## EXTRACT TO READ
<<<<
Another fan of Slack is John Jonas, owner of, a website that helps business owners who want to outsource to Philipino virtual assistants.


“The thing we like about Slack is how organized it is,” Jonas says. “Different departments are placed in different rooms. Topics are easy to search, and attaching documents is a breeze.”


  • Time Doctor – Time tracking software that provides detailed analytics of where time is spent in the work day. Time Doctor is a web-based solution that provides time tracking, productivity monitoring, computer work session monitoring, reminders, screenshot recording, invoicing, reporting tools, third-party integrations and more.


  • Trello Elegant in its simplicity, this project management tool is based on a system of cards and project boards for making notes on what needs to be done and who should be assigned to the task. Has been described as a team post-it-note board on steroids.


“My favorite tool for staying organized is Trello,” says Mizzi. “It is a practical visual organizer that allows you to segment all of your different projects into different cards and boards. It is truly a lifesaver for any freelancer who wants to stay on top of all of their tasks!”


  • Wunderlist A tracking and scheduling program for personal to-do lists and client work. Allows task management from a smartphone, tablet, computer or smartwatch.



One parting thought: According to The 2017 State of Telecommuting in the U.S. Employee Workforce Report, telecommuting exceeds public transportation as the commute option of choice in more than half of the top U.S. metro areas – growing far faster than any other commute mode. Finding the tools that deliver the best results for your remote workforce is now more essential than ever to achieving success!
>>>>
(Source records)
<<<<
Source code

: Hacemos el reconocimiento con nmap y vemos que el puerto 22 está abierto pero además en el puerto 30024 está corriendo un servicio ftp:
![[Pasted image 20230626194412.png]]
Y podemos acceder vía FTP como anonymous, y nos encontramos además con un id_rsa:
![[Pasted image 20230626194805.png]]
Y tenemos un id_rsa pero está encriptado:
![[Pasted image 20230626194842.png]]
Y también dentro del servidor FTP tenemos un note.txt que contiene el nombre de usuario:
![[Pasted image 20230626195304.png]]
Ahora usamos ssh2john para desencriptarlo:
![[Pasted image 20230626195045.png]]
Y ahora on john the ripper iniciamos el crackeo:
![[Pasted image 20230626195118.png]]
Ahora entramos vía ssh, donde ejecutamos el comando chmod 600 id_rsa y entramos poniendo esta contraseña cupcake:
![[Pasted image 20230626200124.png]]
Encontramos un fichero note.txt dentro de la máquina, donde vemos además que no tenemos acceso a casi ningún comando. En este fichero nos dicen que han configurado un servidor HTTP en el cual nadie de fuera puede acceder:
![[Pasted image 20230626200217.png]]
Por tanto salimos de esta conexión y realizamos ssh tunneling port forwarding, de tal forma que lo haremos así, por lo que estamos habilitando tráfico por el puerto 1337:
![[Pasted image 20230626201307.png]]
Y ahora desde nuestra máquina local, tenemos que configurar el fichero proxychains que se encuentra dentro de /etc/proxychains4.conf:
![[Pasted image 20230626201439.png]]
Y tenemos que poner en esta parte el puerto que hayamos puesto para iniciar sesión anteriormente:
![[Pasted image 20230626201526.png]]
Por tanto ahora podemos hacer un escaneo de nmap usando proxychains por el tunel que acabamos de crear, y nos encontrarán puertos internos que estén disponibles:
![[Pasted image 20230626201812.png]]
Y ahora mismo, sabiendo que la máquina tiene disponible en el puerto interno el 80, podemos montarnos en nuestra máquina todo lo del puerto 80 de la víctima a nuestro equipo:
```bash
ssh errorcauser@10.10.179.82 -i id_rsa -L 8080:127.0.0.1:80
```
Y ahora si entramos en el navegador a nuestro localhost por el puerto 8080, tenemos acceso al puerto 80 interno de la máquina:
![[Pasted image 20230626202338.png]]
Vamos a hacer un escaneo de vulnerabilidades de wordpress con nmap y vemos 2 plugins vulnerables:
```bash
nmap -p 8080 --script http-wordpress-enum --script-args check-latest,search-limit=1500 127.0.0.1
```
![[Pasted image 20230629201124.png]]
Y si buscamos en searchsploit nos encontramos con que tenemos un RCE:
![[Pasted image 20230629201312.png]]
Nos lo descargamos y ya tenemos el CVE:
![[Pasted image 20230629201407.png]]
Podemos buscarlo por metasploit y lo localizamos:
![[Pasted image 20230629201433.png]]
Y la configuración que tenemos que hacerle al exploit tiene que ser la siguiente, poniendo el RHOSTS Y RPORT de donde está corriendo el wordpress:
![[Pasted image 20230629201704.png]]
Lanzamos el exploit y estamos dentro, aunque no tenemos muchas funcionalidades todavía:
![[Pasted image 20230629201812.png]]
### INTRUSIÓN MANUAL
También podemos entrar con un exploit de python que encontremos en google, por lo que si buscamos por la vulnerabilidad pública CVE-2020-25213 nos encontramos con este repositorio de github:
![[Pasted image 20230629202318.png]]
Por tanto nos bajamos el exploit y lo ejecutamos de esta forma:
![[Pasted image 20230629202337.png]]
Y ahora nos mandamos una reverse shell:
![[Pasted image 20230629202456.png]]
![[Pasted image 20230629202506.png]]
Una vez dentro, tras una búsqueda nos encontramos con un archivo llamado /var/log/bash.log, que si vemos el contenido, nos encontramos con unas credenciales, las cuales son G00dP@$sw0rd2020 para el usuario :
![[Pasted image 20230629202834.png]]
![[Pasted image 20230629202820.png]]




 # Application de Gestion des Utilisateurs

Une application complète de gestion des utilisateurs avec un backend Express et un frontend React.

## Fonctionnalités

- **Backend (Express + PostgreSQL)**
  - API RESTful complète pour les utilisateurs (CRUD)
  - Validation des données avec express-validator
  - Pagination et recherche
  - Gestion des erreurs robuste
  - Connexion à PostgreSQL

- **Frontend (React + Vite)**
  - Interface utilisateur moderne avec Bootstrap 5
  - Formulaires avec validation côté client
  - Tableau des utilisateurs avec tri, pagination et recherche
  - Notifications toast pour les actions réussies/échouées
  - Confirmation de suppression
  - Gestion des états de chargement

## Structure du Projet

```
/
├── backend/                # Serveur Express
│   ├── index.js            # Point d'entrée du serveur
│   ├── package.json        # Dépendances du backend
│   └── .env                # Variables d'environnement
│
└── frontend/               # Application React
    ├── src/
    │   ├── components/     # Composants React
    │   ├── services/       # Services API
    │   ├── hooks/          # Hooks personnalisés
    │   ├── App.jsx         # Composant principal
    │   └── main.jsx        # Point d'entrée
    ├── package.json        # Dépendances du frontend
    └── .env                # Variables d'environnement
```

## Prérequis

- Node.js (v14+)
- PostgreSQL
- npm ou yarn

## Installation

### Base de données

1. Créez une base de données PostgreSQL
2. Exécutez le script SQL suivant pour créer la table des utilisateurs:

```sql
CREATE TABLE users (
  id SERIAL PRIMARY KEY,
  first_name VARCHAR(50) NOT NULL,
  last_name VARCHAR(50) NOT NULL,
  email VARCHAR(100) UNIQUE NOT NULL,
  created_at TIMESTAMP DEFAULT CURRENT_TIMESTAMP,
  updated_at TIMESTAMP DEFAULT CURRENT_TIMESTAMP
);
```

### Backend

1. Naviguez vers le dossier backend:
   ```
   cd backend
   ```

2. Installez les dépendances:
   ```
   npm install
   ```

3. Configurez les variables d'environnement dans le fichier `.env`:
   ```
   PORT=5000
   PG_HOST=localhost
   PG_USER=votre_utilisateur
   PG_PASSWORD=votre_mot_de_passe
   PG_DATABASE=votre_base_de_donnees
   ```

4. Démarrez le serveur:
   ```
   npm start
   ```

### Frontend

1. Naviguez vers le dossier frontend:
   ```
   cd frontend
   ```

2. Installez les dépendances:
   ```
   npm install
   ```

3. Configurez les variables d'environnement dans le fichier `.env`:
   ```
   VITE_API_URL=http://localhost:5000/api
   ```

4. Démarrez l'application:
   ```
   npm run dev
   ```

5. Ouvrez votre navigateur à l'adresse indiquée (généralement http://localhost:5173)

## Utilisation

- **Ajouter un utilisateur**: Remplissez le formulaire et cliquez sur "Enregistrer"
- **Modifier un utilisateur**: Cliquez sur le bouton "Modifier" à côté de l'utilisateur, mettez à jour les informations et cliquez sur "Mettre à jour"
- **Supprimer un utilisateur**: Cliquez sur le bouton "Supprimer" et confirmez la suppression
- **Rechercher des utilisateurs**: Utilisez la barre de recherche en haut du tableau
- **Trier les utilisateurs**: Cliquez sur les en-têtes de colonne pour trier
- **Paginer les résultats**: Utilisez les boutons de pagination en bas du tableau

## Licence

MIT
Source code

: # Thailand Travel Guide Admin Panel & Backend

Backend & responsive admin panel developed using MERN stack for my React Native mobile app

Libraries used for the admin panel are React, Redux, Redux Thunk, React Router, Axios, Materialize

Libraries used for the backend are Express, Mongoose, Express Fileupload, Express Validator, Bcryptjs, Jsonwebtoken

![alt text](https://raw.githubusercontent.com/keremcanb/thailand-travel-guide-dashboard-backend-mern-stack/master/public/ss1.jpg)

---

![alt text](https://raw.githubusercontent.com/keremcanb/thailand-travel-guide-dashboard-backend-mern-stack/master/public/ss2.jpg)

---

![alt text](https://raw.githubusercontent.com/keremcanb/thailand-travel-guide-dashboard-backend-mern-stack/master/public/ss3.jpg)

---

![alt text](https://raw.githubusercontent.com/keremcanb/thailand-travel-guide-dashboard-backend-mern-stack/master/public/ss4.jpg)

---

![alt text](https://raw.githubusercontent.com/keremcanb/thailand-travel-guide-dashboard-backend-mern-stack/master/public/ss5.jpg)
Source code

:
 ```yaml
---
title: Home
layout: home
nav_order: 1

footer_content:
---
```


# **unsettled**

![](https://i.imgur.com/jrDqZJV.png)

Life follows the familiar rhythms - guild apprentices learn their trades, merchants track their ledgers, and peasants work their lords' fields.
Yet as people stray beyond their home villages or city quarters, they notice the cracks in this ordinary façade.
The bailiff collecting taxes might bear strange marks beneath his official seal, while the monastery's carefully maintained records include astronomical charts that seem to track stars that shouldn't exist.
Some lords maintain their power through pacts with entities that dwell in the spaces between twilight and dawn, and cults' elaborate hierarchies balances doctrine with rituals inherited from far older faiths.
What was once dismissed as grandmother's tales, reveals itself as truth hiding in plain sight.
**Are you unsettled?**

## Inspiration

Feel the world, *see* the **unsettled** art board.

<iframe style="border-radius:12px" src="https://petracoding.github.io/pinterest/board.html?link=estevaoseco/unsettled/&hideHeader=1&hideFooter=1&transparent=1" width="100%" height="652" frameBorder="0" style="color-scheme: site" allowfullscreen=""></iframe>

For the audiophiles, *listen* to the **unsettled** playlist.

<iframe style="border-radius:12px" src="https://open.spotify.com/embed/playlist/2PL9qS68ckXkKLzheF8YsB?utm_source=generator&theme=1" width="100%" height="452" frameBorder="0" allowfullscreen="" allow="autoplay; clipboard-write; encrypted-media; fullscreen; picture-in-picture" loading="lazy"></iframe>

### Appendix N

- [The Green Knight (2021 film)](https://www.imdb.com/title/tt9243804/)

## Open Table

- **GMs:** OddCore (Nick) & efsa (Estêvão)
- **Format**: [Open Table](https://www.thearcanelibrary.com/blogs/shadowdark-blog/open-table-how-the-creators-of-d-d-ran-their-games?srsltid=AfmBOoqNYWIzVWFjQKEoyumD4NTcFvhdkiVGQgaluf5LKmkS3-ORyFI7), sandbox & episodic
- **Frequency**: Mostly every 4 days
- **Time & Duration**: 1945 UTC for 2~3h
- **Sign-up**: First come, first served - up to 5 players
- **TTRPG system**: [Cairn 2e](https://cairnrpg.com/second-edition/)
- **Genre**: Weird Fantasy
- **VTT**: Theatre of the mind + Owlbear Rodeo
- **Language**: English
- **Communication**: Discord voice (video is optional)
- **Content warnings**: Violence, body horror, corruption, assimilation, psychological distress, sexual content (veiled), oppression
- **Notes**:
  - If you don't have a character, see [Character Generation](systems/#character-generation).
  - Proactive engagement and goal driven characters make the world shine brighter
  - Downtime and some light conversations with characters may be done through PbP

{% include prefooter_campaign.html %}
>>>>
## ASSIGNMENT A
Answer these questions about the remote-work tools passage:
(i) According to Jonas, what is attaching documents in Slack?
(ii) What has Trello been described as?
(iii) From which devices does Wunderlist allow task management?
## ASSIGNMENT B
Return the stretch of the remote-work tools passage from "One parting thought: According" through "to achieving success!", copied word for word.

## EXPECTED ANSWER A
(i) A breeze.
(ii) A team post-it-note board on steroids.
(iii) A smartphone, tablet, computer or smartwatch.

## EXPECTED ANSWER B
One parting thought: According to The 2017 State of Telecommuting in the U.S. Employee Workforce Report, telecommuting exceeds public transportation as the commute option of choice in more than half of the top U.S. metro areas – growing far faster than any other commute mode. Finding the tools that deliver the best results for your remote workforce is now more essential than ever to achieving success!